**Task statement**
Retype nothing but the lines from the start of the material up to and including the line with "(534, 99) none". Pictures don't belong in the copy.

**Supplied data**
§ §

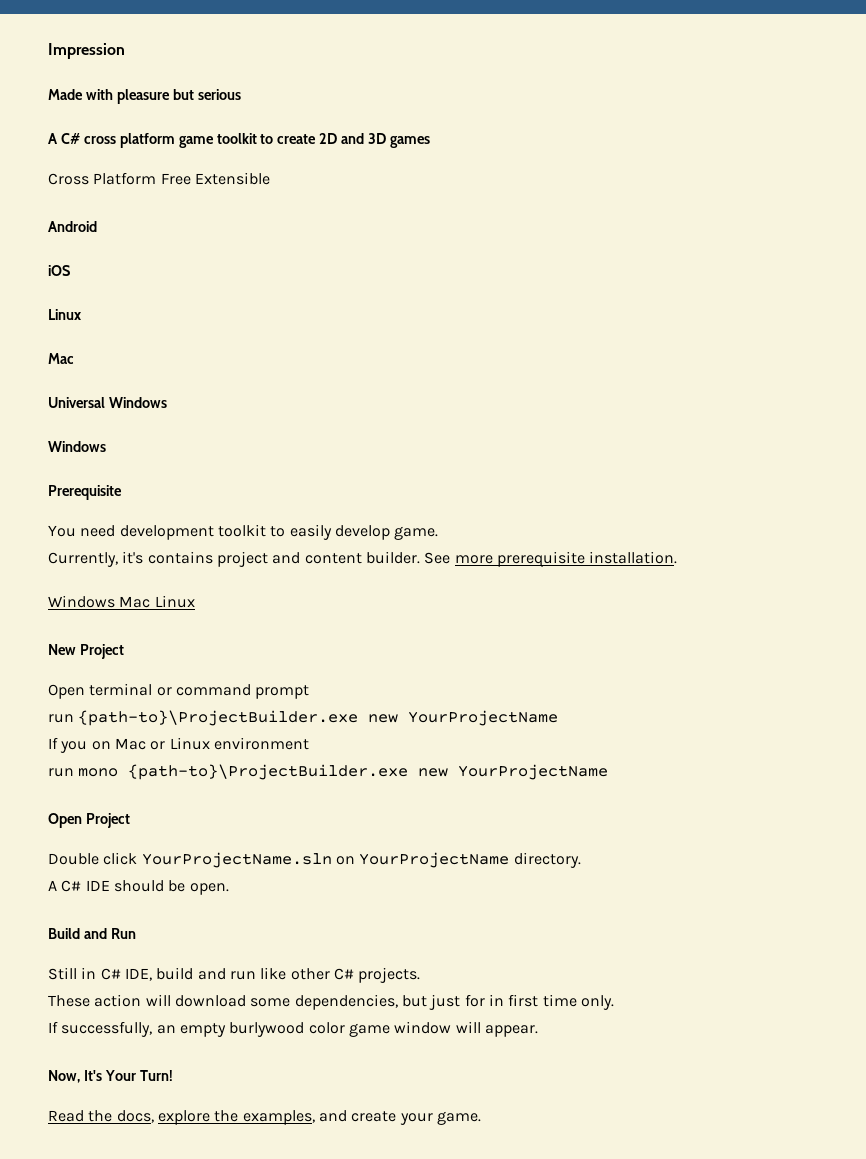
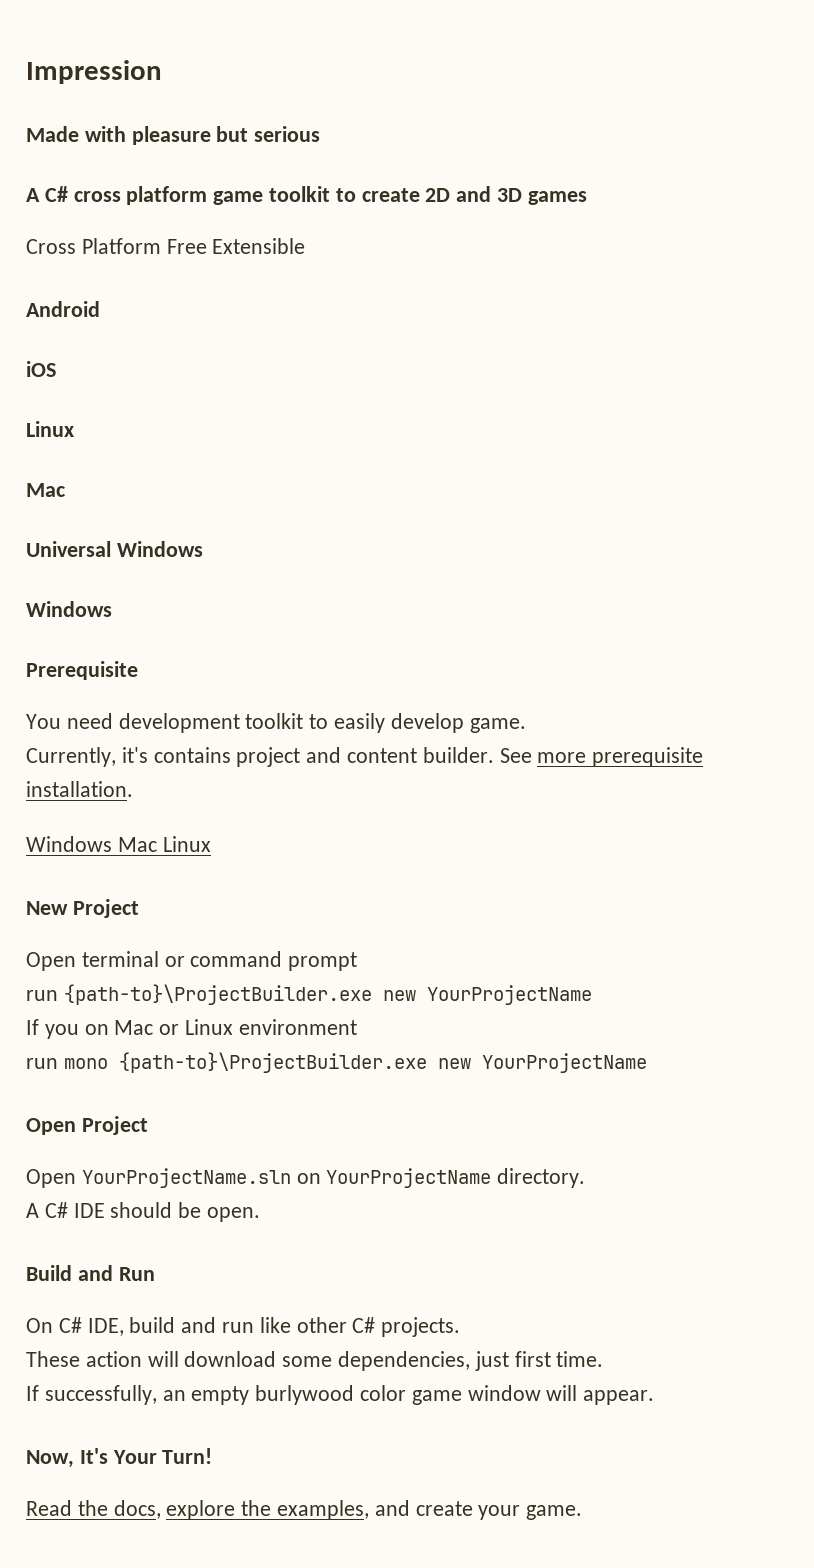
[48,852,138,865] Double click -> [26,1169,76,1188] Open
[48,967,97,980] Still in -> [26,1318,53,1333] On
[401,994,614,1010] but just for in first time only. -> [474,1351,604,1371] just first time.

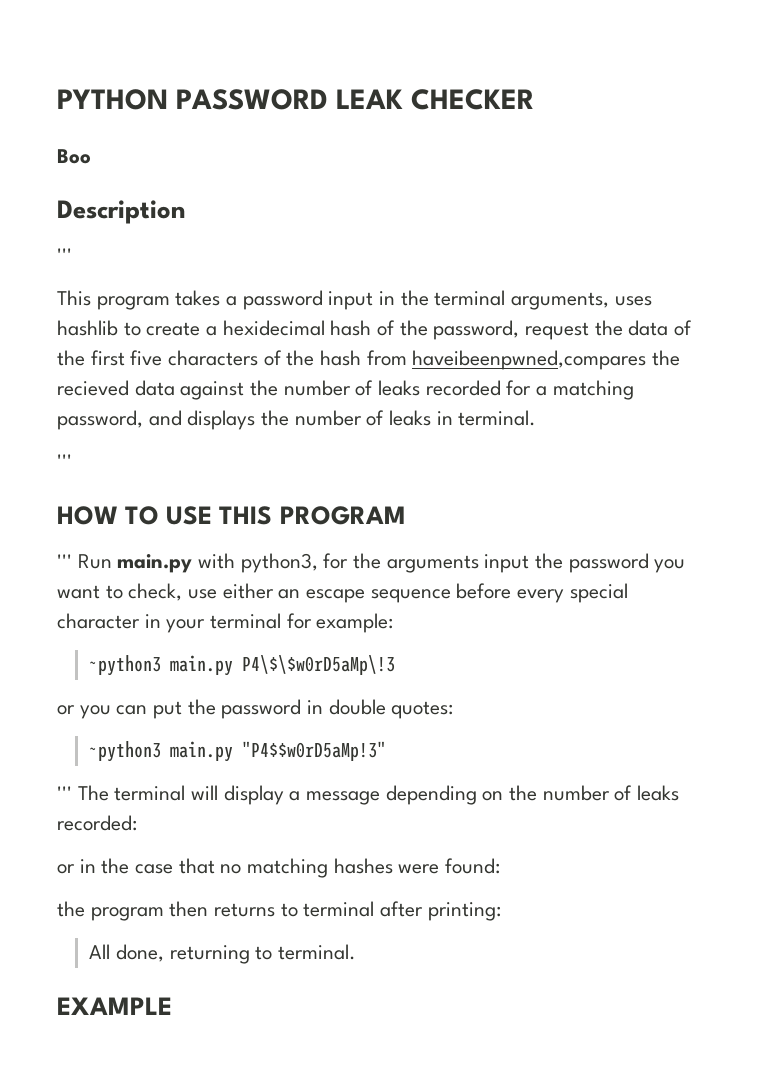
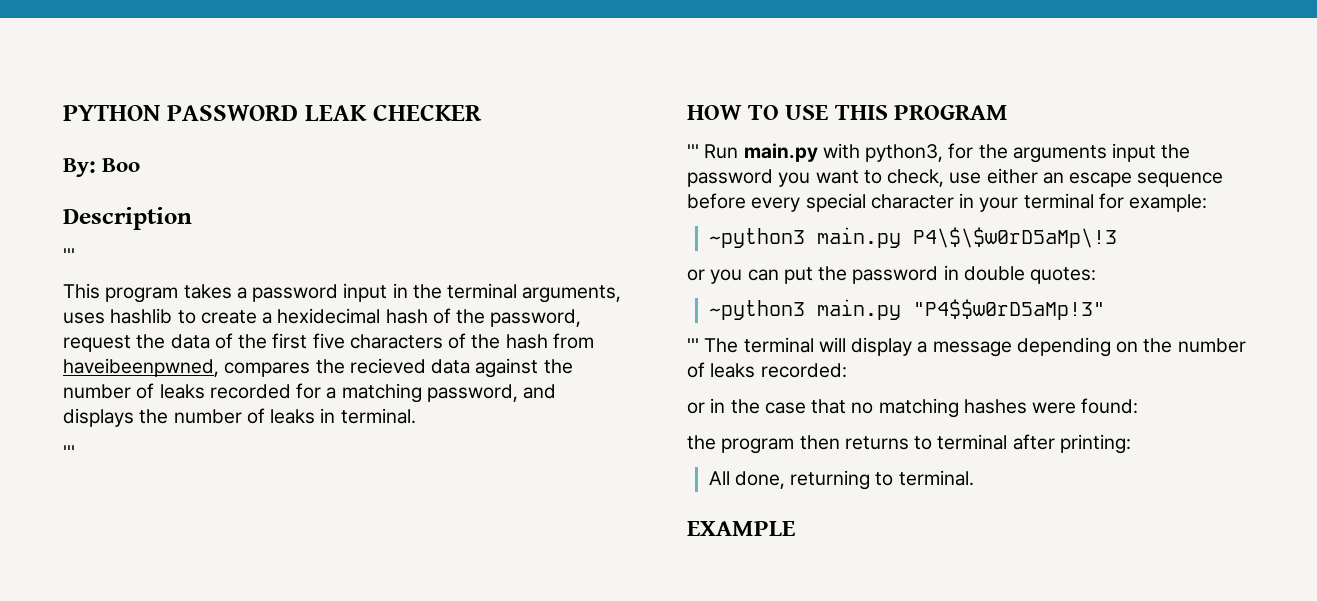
(534, 99) none -> [63,158,96,177] By:
[412,350,647,370] haveibeenpwned,compares -> [63,358,311,377] haveibeenpwned, compares

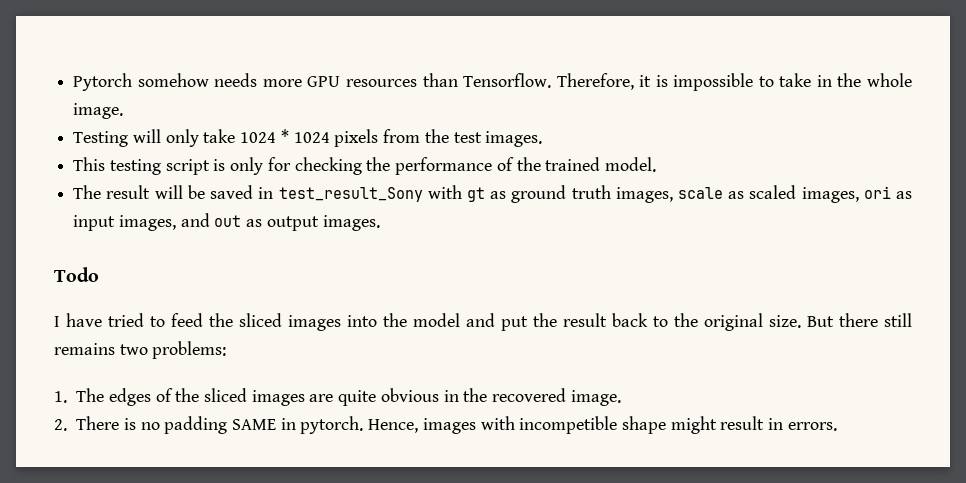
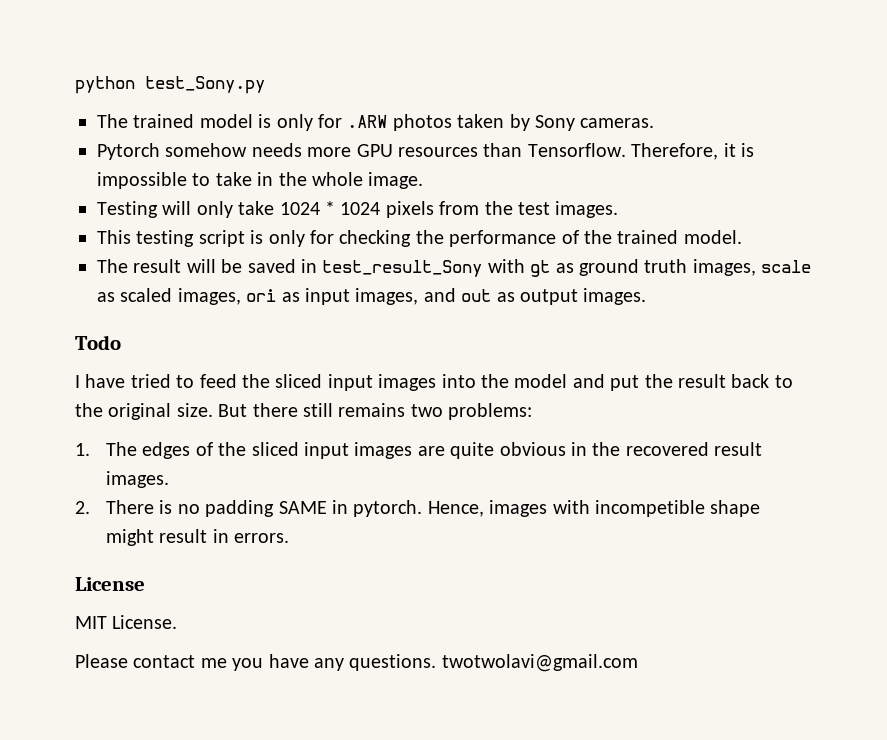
(73, 82) none -> [75,76,265,94] [97,114,655,131] python test_Sony.py // The trained model is only for .ARW photos taken by Sony cameras. //
(282, 320) none -> [327,374,373,391] input
(247, 395) none -> [304,442,350,459] input
[570,390,621,406] image. -> [714,442,763,456] [106,471,170,488] result images.
(837, 426) none -> [75,577,145,591] [75,615,178,629] [75,654,638,672] // License // MIT License. // Please contact me you have any questions. twotwolavi@gmail.com

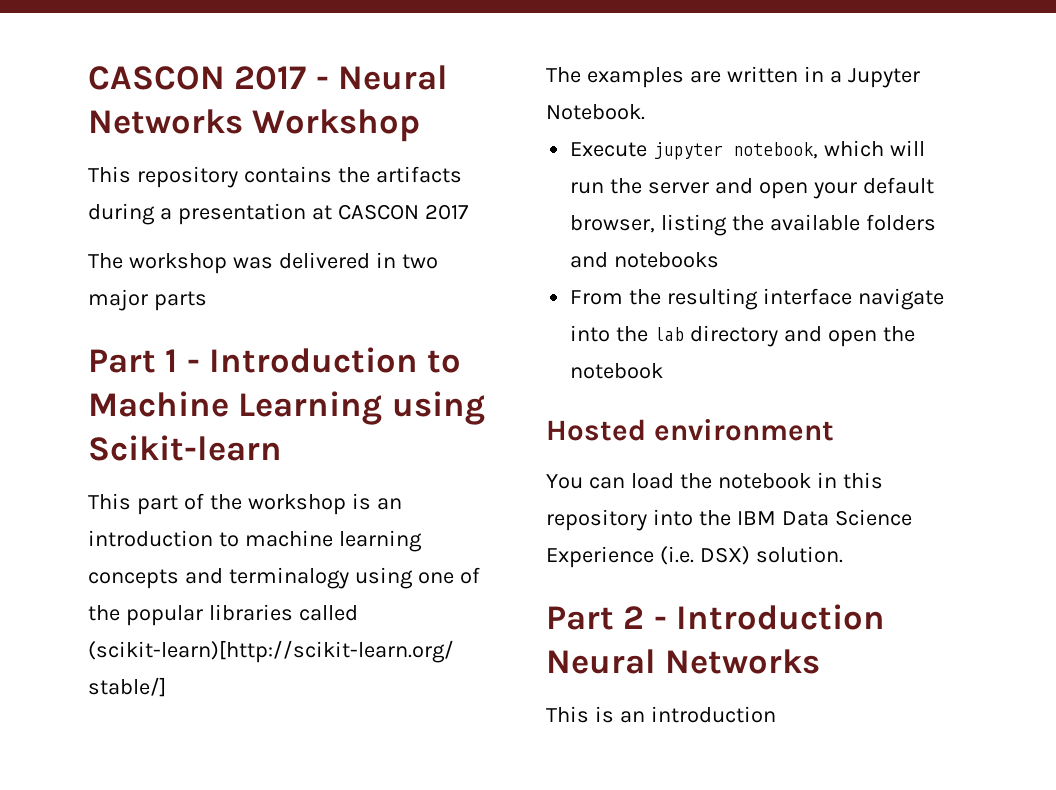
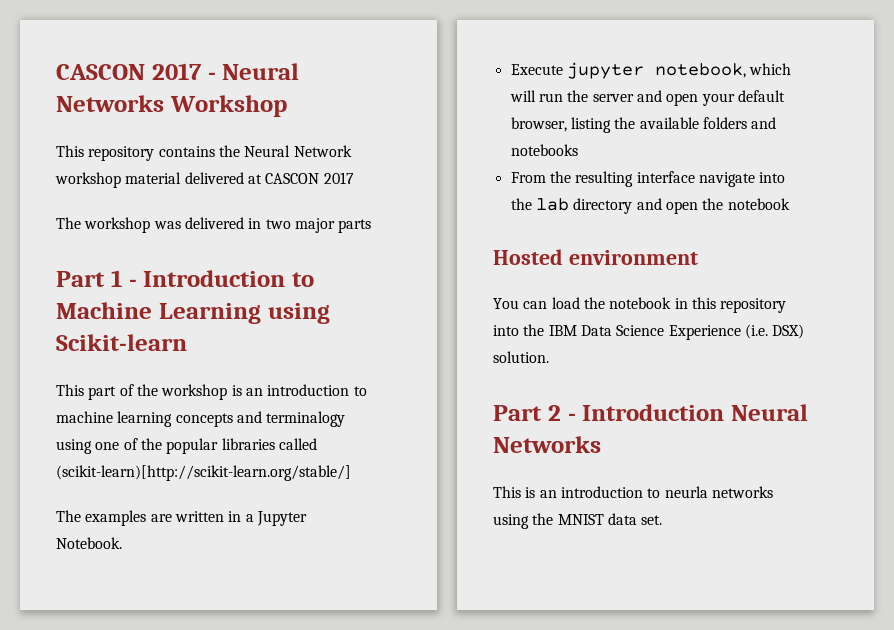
[375,166,462,183] [88,203,306,225] artifacts during a presentation -> [244,145,352,157] [55,172,244,188] Neural Network workshop material delivered
(776, 714) none -> [647,486,773,498] [493,513,663,529] to neurla networks using the MNIST data set.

§ §

**Result for this exercise**
[48,852,138,865] Double click -> [26,1169,76,1188] Open
[48,967,97,980] Still in -> [26,1318,53,1333] On
[401,994,614,1010] but just for in first time only. -> [474,1351,604,1371] just first time.

(534, 99) none -> [63,158,96,177] By:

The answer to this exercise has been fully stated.